(Dataset entries)
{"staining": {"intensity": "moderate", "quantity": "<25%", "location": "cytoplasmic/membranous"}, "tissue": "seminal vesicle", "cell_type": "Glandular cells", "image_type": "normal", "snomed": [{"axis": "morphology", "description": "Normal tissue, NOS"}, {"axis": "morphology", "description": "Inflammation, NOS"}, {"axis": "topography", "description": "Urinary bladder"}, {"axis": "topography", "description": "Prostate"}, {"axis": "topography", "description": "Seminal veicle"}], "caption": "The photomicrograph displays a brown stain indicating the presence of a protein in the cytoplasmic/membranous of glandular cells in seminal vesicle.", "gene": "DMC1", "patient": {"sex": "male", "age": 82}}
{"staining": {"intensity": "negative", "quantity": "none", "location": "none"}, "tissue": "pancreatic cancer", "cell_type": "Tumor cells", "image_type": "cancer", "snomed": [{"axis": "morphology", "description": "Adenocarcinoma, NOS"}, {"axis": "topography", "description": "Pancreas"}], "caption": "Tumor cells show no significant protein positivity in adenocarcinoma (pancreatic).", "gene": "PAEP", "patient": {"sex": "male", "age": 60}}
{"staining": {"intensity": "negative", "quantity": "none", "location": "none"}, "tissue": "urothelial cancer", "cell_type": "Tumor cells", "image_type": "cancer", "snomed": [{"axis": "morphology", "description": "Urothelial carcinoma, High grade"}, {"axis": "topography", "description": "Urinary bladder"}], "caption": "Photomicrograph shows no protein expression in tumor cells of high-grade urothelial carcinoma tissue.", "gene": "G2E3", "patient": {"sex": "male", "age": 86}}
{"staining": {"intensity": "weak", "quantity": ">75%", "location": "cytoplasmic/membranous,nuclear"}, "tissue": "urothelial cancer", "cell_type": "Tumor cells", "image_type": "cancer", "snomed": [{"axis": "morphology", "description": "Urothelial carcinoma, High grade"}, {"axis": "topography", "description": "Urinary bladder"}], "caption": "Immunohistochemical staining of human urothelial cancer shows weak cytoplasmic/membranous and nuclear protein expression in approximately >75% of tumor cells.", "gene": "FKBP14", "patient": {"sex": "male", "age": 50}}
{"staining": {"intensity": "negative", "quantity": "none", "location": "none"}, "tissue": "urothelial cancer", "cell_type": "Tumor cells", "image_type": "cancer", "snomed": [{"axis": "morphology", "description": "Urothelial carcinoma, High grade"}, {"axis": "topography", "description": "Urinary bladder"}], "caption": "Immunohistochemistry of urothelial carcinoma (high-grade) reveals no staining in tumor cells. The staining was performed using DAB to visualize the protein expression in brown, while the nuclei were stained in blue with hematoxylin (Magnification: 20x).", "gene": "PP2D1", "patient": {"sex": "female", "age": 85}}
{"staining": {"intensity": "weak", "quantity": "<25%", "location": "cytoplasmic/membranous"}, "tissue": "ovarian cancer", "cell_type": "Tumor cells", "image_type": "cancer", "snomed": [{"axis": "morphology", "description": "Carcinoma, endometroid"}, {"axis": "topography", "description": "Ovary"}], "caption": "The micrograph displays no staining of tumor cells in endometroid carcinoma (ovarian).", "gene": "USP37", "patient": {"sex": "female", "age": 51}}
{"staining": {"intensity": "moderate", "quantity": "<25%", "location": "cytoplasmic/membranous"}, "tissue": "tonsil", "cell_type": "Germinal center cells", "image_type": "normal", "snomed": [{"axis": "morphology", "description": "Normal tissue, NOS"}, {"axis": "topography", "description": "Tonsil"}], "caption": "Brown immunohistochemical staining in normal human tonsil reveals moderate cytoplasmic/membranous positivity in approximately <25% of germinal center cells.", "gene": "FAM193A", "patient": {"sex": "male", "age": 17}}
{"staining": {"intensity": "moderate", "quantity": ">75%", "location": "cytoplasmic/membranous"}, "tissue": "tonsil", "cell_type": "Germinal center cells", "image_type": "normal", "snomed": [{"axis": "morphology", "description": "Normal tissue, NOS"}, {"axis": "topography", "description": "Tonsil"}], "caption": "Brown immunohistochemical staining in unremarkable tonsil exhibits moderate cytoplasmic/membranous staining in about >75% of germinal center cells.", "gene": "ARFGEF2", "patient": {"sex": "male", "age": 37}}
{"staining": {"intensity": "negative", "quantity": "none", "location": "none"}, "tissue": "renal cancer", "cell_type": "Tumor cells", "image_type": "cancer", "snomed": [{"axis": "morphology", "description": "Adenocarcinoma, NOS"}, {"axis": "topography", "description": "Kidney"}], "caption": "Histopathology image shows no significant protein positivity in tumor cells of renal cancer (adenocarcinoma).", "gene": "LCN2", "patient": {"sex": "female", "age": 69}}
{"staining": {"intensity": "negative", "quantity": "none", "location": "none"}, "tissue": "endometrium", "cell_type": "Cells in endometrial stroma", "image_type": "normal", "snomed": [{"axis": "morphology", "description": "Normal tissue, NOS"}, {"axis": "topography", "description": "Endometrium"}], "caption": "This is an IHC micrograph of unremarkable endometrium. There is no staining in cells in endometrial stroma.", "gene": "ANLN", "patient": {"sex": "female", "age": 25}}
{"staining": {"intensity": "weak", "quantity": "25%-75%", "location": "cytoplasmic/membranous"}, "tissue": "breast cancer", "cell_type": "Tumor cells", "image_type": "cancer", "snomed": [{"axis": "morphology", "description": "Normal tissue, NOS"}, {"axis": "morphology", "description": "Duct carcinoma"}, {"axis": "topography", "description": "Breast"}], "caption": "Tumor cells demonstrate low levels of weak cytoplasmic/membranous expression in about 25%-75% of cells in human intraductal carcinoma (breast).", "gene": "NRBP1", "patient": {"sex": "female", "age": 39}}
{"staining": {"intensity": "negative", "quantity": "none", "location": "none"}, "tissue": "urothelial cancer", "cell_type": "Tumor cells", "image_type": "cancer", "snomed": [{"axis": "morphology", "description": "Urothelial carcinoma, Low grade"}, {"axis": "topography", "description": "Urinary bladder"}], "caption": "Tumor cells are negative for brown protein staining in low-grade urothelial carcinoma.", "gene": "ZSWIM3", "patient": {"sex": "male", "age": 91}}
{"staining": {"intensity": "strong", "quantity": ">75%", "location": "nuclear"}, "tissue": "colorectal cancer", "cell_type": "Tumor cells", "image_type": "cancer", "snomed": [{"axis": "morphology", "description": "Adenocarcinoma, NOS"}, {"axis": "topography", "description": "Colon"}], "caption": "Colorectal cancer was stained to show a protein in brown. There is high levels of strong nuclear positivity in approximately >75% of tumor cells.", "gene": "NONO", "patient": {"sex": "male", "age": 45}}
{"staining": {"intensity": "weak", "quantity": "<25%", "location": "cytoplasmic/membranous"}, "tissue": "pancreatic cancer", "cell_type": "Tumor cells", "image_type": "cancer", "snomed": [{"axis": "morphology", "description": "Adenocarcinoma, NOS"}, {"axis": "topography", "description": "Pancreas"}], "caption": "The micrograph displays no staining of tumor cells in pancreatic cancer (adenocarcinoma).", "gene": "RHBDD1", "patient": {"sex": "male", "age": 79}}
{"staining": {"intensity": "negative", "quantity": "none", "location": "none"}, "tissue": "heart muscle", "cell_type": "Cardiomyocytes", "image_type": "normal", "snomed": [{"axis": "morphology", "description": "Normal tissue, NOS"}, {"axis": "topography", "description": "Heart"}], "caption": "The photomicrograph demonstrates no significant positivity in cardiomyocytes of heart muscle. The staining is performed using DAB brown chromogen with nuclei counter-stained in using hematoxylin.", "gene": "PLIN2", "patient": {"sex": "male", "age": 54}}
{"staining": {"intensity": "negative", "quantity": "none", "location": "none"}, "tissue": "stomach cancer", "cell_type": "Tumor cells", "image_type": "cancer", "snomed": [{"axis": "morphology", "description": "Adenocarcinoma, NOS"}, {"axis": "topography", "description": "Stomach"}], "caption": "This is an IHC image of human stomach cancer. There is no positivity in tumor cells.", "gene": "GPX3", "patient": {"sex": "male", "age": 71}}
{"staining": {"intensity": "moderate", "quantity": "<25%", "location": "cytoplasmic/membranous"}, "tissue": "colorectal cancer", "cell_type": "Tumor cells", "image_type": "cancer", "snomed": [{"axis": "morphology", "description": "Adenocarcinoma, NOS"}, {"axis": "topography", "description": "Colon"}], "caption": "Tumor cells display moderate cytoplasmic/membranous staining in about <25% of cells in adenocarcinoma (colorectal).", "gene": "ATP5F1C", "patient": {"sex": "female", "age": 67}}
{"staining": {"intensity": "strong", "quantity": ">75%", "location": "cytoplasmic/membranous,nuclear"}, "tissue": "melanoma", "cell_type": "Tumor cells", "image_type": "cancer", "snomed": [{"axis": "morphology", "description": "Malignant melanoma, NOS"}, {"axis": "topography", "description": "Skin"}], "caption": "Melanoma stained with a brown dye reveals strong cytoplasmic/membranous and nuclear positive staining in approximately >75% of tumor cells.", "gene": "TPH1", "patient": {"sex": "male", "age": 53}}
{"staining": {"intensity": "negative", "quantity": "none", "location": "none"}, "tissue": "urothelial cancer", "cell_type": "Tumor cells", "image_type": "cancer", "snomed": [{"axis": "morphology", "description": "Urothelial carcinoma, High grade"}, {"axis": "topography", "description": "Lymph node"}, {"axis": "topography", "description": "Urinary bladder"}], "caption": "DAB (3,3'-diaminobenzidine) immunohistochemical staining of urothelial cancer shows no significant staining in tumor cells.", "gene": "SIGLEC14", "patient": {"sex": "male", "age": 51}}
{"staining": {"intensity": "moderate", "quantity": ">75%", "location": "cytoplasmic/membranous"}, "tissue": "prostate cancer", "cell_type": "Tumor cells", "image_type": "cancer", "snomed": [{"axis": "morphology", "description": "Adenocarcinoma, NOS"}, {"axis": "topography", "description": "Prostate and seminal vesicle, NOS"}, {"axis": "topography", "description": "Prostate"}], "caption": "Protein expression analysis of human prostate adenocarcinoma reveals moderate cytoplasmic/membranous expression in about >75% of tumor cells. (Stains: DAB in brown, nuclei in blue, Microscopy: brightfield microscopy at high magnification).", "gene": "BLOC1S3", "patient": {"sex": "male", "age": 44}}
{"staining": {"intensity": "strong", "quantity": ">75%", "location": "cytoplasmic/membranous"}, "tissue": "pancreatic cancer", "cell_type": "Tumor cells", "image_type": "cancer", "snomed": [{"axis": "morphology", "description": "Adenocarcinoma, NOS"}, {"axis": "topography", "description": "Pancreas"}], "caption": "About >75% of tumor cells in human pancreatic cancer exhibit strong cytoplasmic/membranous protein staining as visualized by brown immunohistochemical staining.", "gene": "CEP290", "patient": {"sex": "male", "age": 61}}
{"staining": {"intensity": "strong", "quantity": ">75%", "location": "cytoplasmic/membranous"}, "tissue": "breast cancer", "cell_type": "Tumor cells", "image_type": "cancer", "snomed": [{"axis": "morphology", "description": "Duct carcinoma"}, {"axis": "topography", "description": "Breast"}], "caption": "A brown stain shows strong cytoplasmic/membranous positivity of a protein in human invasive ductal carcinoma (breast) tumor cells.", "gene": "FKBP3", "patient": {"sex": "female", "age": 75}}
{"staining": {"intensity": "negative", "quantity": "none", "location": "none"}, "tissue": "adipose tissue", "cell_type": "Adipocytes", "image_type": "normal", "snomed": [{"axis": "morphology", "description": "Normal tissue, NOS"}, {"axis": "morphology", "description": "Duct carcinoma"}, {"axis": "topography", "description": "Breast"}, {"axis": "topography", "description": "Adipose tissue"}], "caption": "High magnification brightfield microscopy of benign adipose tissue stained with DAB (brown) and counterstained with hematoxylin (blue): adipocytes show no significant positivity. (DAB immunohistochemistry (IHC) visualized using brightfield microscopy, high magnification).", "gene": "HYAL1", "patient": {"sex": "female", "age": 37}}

DESCRIPTION OF THE TASK:
In the entries above, please find the line with "an IHC micrograph" and the line with "cancer was stained", then write out exactly those two lines and every line between them, and nothing more.

SOLUTION TO THE PROBLEM:
{"staining": {"intensity": "negative", "quantity": "none", "location": "none"}, "tissue": "endometrium", "cell_type": "Cells in endometrial stroma", "image_type": "normal", "snomed": [{"axis": "morphology", "description": "Normal tissue, NOS"}, {"axis": "topography", "description": "Endometrium"}], "caption": "This is an IHC micrograph of unremarkable endometrium. There is no staining in cells in endometrial stroma.", "gene": "ANLN", "patient": {"sex": "female", "age": 25}}
{"staining": {"intensity": "weak", "quantity": "25%-75%", "location": "cytoplasmic/membranous"}, "tissue": "breast cancer", "cell_type": "Tumor cells", "image_type": "cancer", "snomed": [{"axis": "morphology", "description": "Normal tissue, NOS"}, {"axis": "morphology", "description": "Duct carcinoma"}, {"axis": "topography", "description": "Breast"}], "caption": "Tumor cells demonstrate low levels of weak cytoplasmic/membranous expression in about 25%-75% of cells in human intraductal carcinoma (breast).", "gene": "NRBP1", "patient": {"sex": "female", "age": 39}}
{"staining": {"intensity": "negative", "quantity": "none", "location": "none"}, "tissue": "urothelial cancer", "cell_type": "Tumor cells", "image_type": "cancer", "snomed": [{"axis": "morphology", "description": "Urothelial carcinoma, Low grade"}, {"axis": "topography", "description": "Urinary bladder"}], "caption": "Tumor cells are negative for brown protein staining in low-grade urothelial carcinoma.", "gene": "ZSWIM3", "patient": {"sex": "male", "age": 91}}
{"staining": {"intensity": "strong", "quantity": ">75%", "location": "nuclear"}, "tissue": "colorectal cancer", "cell_type": "Tumor cells", "image_type": "cancer", "snomed": [{"axis": "morphology", "description": "Adenocarcinoma, NOS"}, {"axis": "topography", "description": "Colon"}], "caption": "Colorectal cancer was stained to show a protein in brown. There is high levels of strong nuclear positivity in approximately >75% of tumor cells.", "gene": "NONO", "patient": {"sex": "male", "age": 45}}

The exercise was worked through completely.